The latest EIS stats: what a relief

| Henry Whorwood

The Enterprise Investment Scheme (EIS) is a tax relief programme designed to encourage individual investors to support small, high-risk companies. Today, HMRC released their latest statistics on companies raising funds using this scheme. Working with our friends at Newable, we’ve taken a closer look at how EIS fits into the wider funding landscape for ambitious companies in the UK.

Looking at the figures for the amount raised by using EIS alone paints a gloomy picture for the UK’s early-stage businesses. Investment peaked in 2015-16 with £1.98B raised through EIS; in 2017-18 this fell to £1.93B.

amount invested into ambitious uk companies

chart showing the percentage of fundraisings in the UK that are made under EIS

But EIS represents its smallest ever proportion of the funds raised by the UK’s growing private companies. In 2011-12, 46% of equity investment into the UK’s private businesses was EIS investment – by 2017-18 that had fallen to 16%. But private businesses raised more than ever before: £12.3B.

This is because there’s a wider and deeper pool of investment available to the UK’s ambitious companies. UK businesses are increasingly attracting investment from overseas investors and funds, who can’t take advantage of EIS relief. Moreover, investors are contributing volumes of investment that immediately exceed EIS allowances.

■ Extracted entries

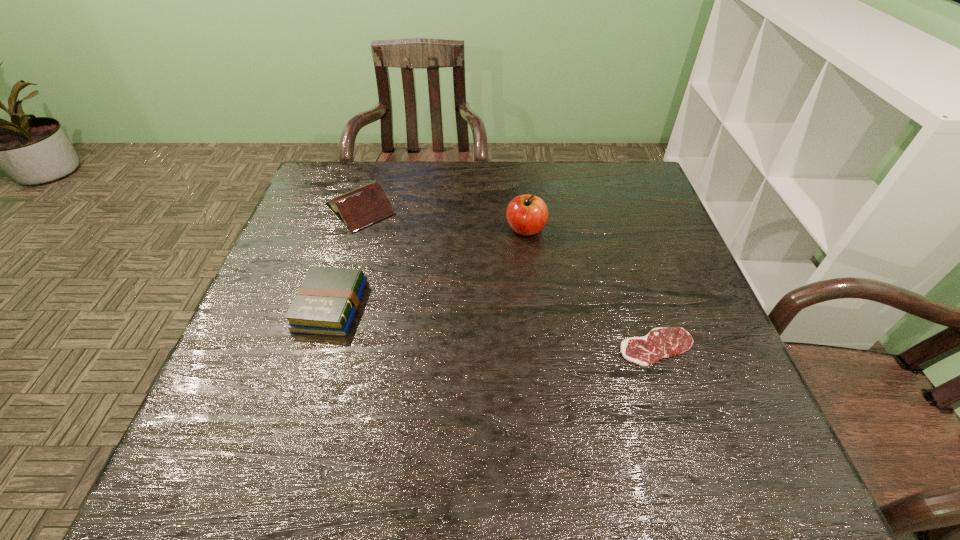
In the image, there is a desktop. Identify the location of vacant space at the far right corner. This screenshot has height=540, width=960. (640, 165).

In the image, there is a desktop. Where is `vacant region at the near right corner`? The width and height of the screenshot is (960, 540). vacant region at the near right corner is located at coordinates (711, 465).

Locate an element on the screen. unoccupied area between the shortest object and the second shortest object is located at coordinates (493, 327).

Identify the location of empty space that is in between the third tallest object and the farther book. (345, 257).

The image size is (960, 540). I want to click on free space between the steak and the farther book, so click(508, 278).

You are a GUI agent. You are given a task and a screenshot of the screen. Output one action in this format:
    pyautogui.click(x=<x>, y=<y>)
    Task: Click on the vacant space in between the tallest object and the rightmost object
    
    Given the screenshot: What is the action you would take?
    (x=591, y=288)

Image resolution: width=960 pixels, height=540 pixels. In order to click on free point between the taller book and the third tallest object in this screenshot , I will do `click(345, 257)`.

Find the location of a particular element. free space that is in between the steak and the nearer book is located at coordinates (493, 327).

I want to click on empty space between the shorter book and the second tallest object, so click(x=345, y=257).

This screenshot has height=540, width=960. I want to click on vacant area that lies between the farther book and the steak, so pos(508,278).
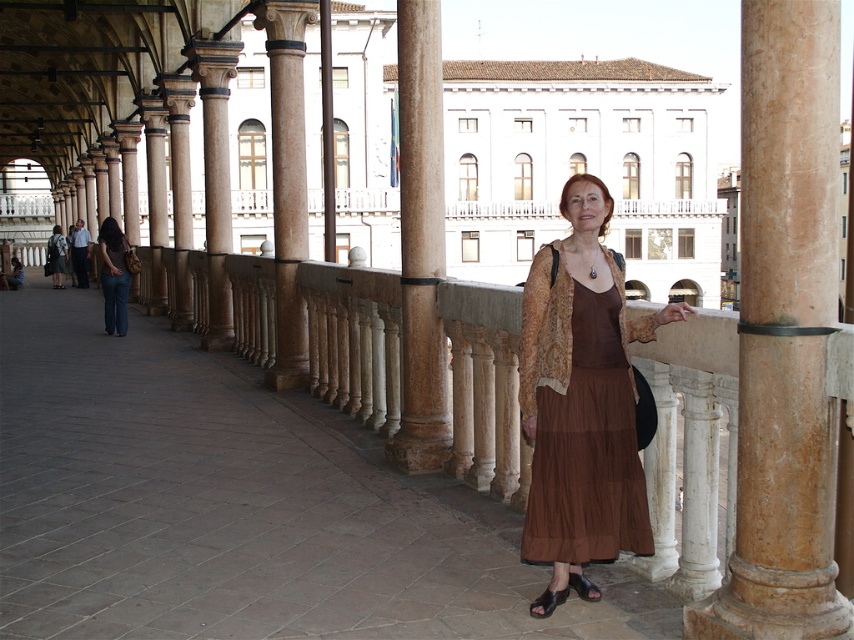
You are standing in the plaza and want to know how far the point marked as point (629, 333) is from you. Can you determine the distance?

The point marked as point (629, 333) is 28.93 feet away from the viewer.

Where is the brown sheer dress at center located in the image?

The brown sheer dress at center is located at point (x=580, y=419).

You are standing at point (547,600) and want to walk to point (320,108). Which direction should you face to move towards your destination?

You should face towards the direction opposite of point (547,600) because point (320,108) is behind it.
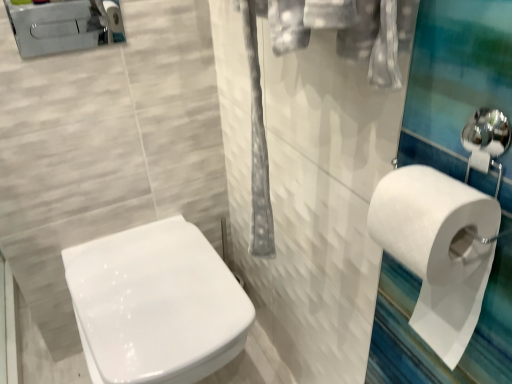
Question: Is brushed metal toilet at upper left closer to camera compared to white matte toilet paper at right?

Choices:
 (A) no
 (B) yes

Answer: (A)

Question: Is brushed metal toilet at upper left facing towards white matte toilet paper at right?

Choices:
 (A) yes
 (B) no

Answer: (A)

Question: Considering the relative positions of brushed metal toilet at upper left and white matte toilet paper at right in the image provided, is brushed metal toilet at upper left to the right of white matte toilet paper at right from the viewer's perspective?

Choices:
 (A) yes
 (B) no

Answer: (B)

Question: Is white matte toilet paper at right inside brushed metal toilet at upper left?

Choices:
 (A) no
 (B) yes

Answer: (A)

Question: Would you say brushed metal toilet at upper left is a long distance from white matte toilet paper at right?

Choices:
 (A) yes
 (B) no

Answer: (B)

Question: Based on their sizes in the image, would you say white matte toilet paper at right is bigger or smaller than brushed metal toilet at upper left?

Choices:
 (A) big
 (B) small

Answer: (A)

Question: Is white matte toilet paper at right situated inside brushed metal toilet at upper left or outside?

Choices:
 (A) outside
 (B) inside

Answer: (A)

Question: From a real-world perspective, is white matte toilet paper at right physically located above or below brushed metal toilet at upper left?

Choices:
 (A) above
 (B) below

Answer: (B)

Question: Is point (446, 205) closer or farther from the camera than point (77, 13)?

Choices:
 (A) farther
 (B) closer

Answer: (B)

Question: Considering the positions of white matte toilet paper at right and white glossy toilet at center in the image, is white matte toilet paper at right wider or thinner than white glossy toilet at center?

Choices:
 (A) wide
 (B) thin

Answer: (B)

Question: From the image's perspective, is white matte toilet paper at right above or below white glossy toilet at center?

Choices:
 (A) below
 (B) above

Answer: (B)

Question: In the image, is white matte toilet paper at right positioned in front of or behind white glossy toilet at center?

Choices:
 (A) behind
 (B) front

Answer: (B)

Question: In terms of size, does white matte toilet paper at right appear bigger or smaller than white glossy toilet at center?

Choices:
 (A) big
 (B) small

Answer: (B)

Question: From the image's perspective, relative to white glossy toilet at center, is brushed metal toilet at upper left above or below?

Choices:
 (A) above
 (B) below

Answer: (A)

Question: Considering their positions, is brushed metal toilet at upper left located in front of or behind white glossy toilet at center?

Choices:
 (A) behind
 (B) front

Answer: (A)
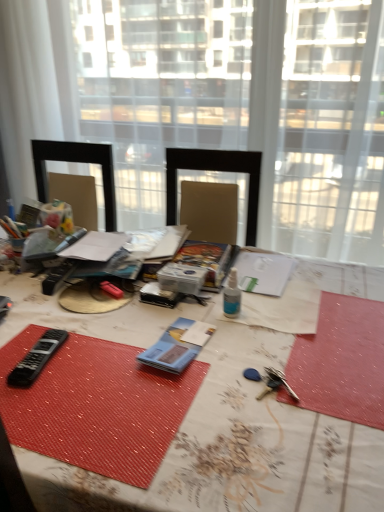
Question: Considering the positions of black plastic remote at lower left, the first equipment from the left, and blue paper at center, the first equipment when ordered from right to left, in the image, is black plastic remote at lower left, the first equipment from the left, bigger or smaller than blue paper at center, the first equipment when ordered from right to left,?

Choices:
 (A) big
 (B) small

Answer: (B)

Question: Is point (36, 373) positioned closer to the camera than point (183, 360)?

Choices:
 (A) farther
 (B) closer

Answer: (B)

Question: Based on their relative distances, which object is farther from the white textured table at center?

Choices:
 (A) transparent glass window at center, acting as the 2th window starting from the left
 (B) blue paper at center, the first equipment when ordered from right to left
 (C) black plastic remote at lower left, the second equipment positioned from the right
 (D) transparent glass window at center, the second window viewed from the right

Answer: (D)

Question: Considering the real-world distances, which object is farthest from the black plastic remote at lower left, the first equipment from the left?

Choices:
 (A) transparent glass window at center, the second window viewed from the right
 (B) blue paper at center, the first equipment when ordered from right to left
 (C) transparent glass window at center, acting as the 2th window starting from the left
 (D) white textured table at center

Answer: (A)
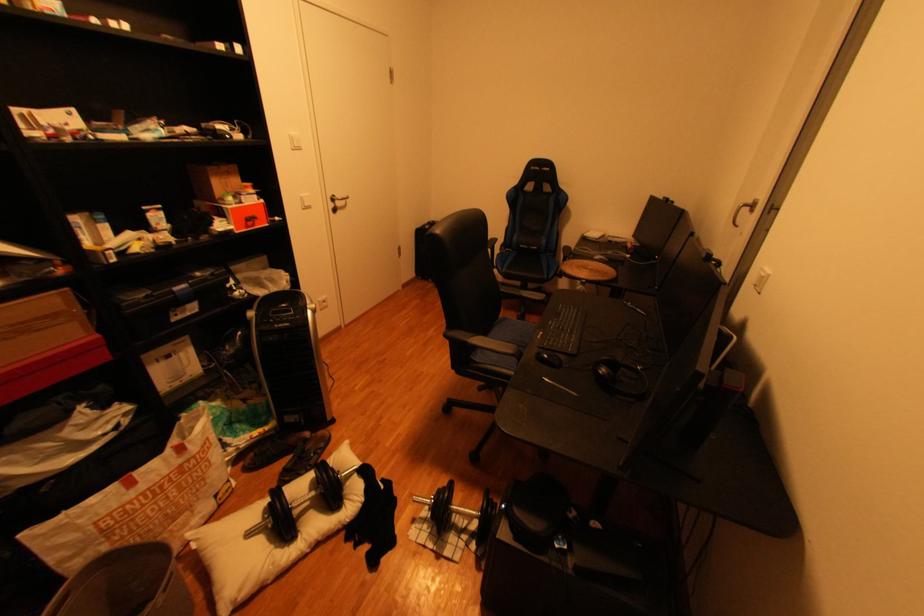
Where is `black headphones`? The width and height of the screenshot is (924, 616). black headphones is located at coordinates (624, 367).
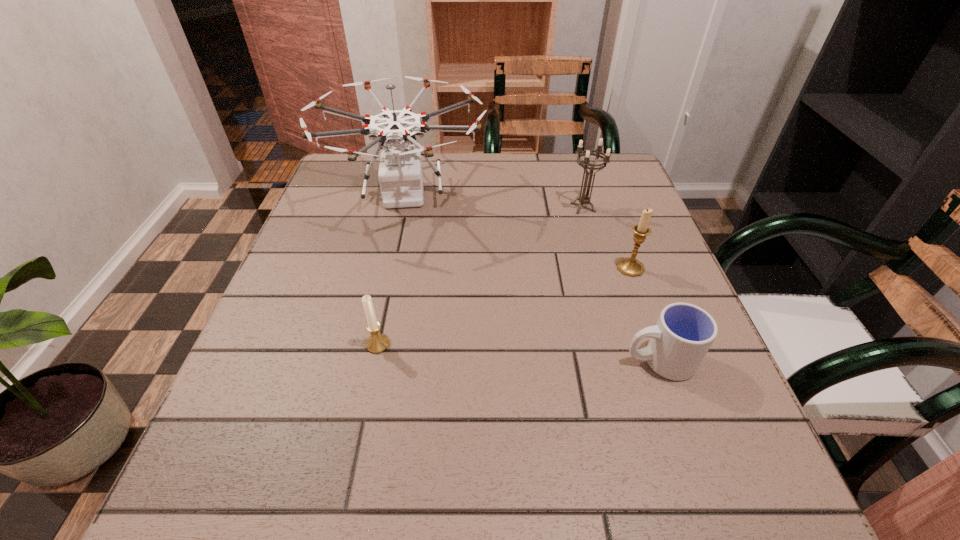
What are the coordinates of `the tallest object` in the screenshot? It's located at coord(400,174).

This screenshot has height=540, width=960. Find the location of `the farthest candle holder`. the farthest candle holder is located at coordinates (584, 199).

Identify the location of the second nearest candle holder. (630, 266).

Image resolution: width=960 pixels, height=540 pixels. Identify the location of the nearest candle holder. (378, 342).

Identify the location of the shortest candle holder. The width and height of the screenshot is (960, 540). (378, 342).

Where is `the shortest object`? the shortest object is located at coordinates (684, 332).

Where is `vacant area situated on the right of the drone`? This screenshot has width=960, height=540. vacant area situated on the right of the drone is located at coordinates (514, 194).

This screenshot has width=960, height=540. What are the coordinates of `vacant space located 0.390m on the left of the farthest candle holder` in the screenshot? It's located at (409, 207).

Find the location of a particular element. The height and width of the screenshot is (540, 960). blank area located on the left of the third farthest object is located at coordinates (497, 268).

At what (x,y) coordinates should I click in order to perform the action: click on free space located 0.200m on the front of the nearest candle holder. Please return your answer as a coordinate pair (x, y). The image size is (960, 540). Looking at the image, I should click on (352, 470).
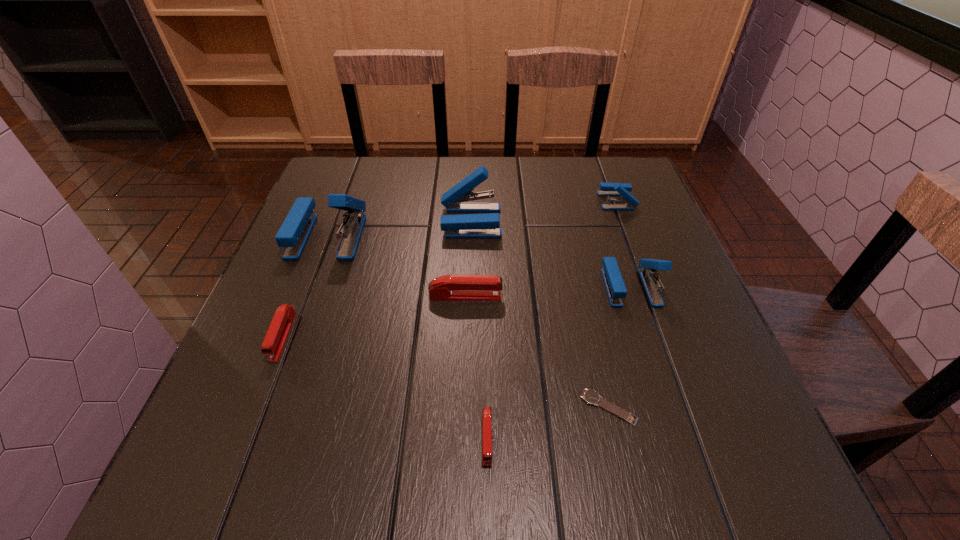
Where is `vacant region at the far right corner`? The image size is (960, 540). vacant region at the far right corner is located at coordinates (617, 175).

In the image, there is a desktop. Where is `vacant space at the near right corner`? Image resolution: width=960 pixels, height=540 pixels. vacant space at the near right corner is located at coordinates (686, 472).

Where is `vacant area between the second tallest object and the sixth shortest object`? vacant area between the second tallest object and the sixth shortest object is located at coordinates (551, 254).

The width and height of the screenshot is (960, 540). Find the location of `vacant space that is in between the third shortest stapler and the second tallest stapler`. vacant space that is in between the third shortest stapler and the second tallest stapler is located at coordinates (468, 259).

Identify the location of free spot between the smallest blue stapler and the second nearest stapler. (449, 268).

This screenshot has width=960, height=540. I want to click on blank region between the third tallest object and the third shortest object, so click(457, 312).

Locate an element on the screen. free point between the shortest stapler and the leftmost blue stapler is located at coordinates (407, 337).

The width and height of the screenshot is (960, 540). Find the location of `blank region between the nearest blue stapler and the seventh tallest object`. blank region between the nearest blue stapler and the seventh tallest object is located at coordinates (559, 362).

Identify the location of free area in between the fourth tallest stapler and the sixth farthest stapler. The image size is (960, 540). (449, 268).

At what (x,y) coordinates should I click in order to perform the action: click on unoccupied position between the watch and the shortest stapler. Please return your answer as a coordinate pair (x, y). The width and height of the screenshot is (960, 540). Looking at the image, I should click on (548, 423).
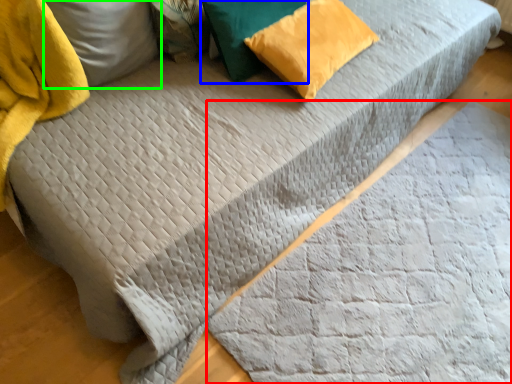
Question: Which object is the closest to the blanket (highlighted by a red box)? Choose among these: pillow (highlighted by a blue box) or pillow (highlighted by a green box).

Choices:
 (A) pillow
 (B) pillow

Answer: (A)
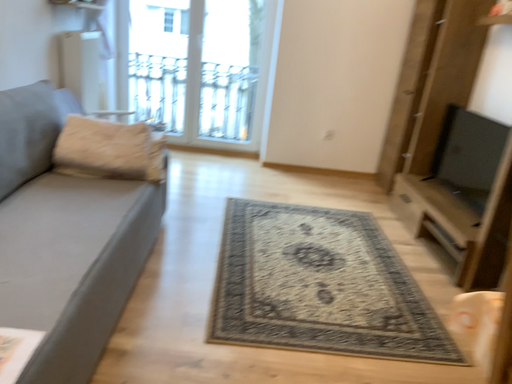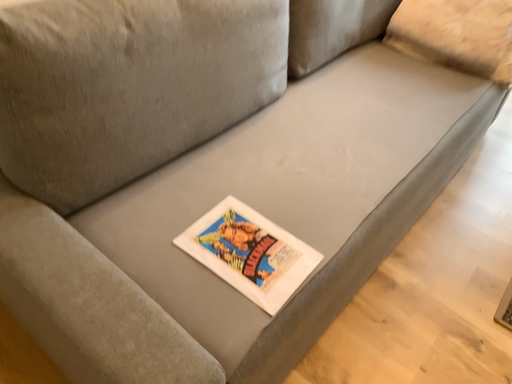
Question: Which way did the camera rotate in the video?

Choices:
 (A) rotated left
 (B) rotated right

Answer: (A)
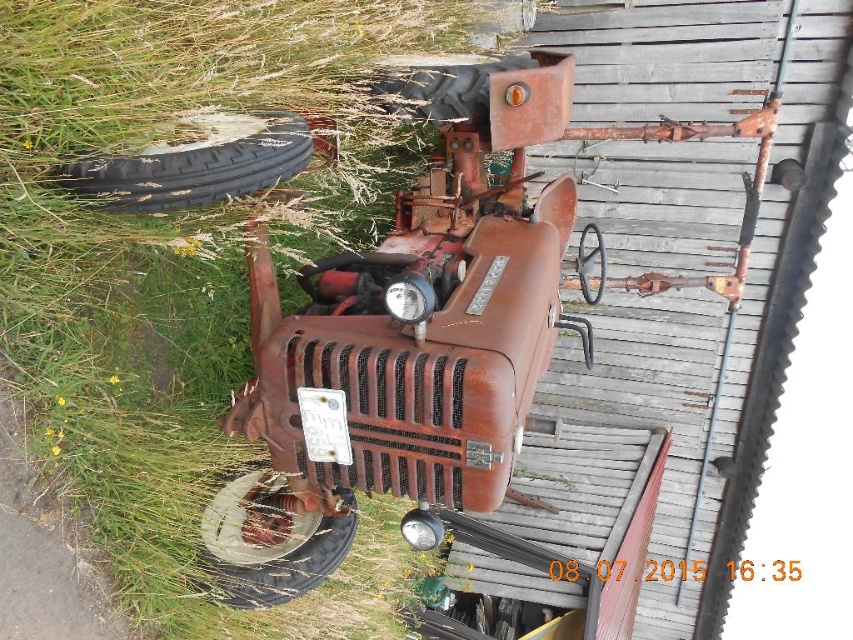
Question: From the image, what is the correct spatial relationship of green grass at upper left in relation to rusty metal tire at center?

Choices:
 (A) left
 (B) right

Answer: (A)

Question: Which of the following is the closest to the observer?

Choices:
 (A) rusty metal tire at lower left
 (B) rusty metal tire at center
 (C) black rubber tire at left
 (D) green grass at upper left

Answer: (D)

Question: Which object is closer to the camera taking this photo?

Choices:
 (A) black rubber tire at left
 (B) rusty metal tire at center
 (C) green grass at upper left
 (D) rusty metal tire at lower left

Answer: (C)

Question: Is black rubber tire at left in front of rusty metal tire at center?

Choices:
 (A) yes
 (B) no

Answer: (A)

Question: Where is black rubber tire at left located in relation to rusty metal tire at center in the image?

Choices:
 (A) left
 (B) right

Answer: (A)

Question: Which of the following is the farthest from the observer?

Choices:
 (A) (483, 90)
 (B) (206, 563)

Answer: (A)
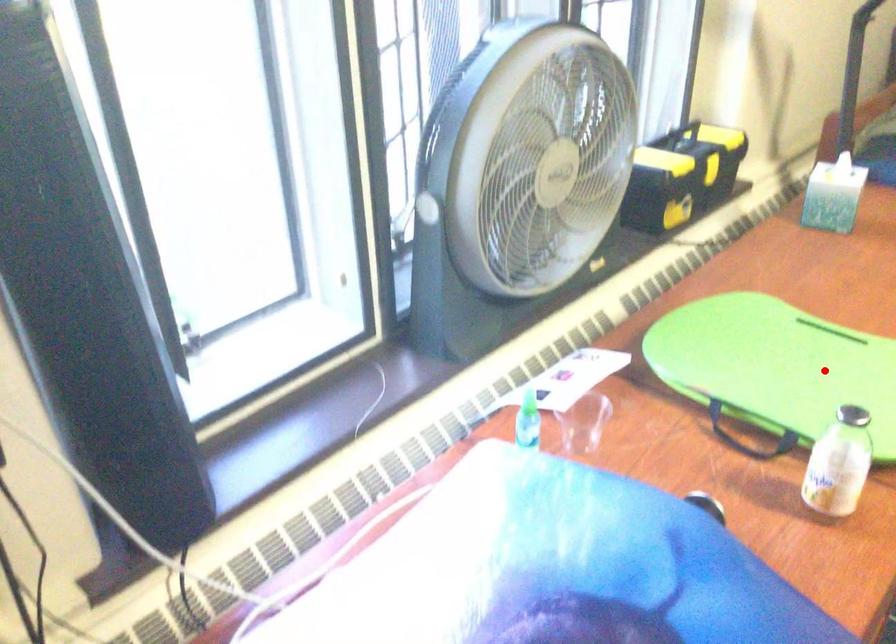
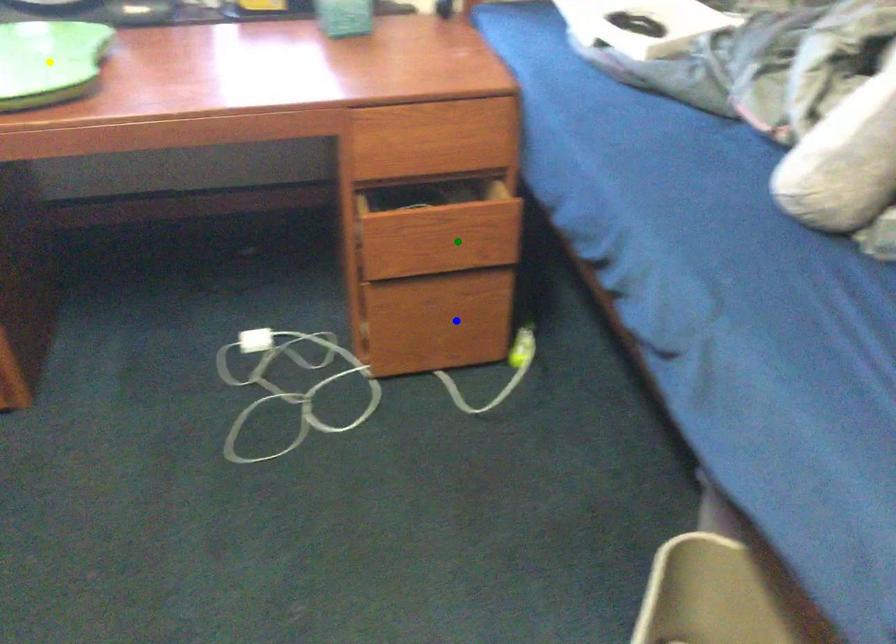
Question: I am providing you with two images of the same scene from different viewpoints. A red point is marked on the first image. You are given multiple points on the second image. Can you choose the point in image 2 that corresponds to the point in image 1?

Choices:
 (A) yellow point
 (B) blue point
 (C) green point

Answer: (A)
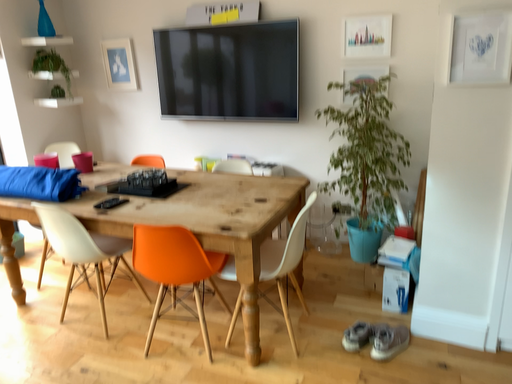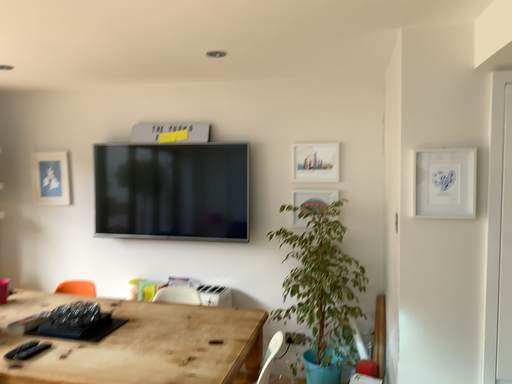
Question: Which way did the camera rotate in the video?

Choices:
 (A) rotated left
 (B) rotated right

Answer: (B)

■ Written tasks
[1] Return the passage of the EIS statistics article from "Looking at the" to "fell to £1.93B.".
[2] Output as a numbered list the lines of the listing from the line with "on (352, 470)." to the line with "Identify the location of free spot", both included, omitting blank lines and leaving out the pictures.

■ Response list
[1]
Looking at the figures for the amount raised by using EIS alone paints a gloomy picture for the UK’s early-stage businesses. Investment peaked in 2015-16 with £1.98B raised through EIS; in 2017-18 this fell to £1.93B.

[2]
1. At what (x,y) coordinates should I click in order to perform the action: click on free space located 0.200m on the front of the nearest candle holder. Please return your answer as a coordinate pair (x, y). The image size is (960, 540). Looking at the image, I should click on (352, 470).
2. Where is `vacant region at the far right corner`? The image size is (960, 540). vacant region at the far right corner is located at coordinates (617, 175).
3. In the image, there is a desktop. Where is `vacant space at the near right corner`? Image resolution: width=960 pixels, height=540 pixels. vacant space at the near right corner is located at coordinates (686, 472).
4. Where is `vacant area between the second tallest object and the sixth shortest object`? vacant area between the second tallest object and the sixth shortest object is located at coordinates (551, 254).
5. The width and height of the screenshot is (960, 540). Find the location of `vacant space that is in between the third shortest stapler and the second tallest stapler`. vacant space that is in between the third shortest stapler and the second tallest stapler is located at coordinates (468, 259).
6. Identify the location of free spot between the smallest blue stapler and the second nearest stapler. (449, 268).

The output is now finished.